In a brash demand from the Iraqi government, they have ordered the political parties and governing officials in Kirkuk to restructure all government posts based on ethnicity in one month’s time. The division of personnel would be a three-part split (32%) of Arabs, Turkmens and Kurds, with the remaining 4% left to Christian minorities. The move from Iraq has been met with heavy resistance by Kurdish officials who claim it is unconstitutional and an attempt to target Kurds. In a classic Kurdish political debacle, no one can seem to agree on what will be best for not just the city, but for the region as a whole.
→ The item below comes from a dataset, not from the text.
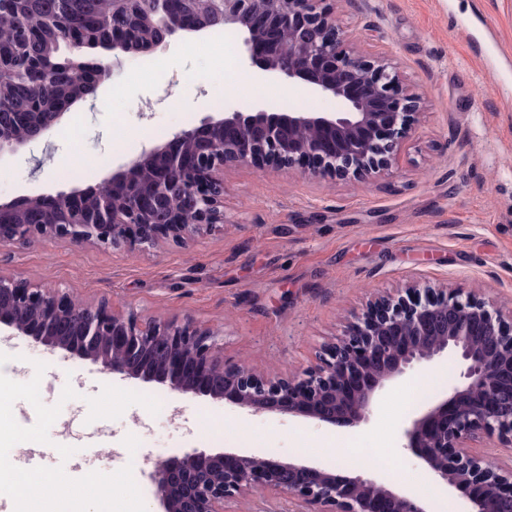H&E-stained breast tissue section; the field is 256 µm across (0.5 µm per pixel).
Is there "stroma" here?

Chief operator of the PUK’s (Patriotic Union of Kurdistan) Kirkuk office, Jamal Shukr, told local media, “According to the constitution, something cannot be imposed on us from Baghdad for us to implement. Concerning the 32 percent [division of governmental posts], we accept it only when it is from top to bottom.” He spoke in reference to the newly formed Iraqi constitution, put into place in 2005, giving Kirkuk special status. Shukr went on to submit that Kurdish employees currently made up less than ten percent of government staff for the region.

Jalal Talabani, who was the recent head of the PUK and died in 2017, proposed the 32% in an effort to create a diverse province that would be unified through coexistence. Many Kurds are advocating that the division should include all government positions and not just positions of authority.
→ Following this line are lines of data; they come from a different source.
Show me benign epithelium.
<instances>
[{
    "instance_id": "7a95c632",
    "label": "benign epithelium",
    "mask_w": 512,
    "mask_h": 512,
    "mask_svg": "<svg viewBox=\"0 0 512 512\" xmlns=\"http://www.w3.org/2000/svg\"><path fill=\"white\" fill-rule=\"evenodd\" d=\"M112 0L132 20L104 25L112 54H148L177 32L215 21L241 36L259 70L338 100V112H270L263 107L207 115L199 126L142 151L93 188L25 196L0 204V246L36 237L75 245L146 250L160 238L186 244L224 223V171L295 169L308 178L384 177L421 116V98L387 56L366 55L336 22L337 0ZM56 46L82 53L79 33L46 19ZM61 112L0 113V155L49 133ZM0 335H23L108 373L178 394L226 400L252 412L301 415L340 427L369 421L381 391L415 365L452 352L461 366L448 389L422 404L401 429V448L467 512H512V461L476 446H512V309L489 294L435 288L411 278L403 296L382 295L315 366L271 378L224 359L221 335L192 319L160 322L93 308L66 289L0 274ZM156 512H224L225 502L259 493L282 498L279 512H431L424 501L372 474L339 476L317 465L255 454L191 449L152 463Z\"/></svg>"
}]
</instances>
Head of Kurdistan Communist Party’s Kirkuk office, Sheikh Sadiq, stated, “It cannot be expected for Baghdad to take any step at this time to resolve either the Kirkuk [issue] or the issues facing the Kurdistan Region. We believe that it is necessary for Kurds to organize themselves.” He added that it was not ideal that none of the Kurdish political parties had met to discuss the situation and that not much could be done without the KDP’s (Kurdish Diplomatic Party) involvement.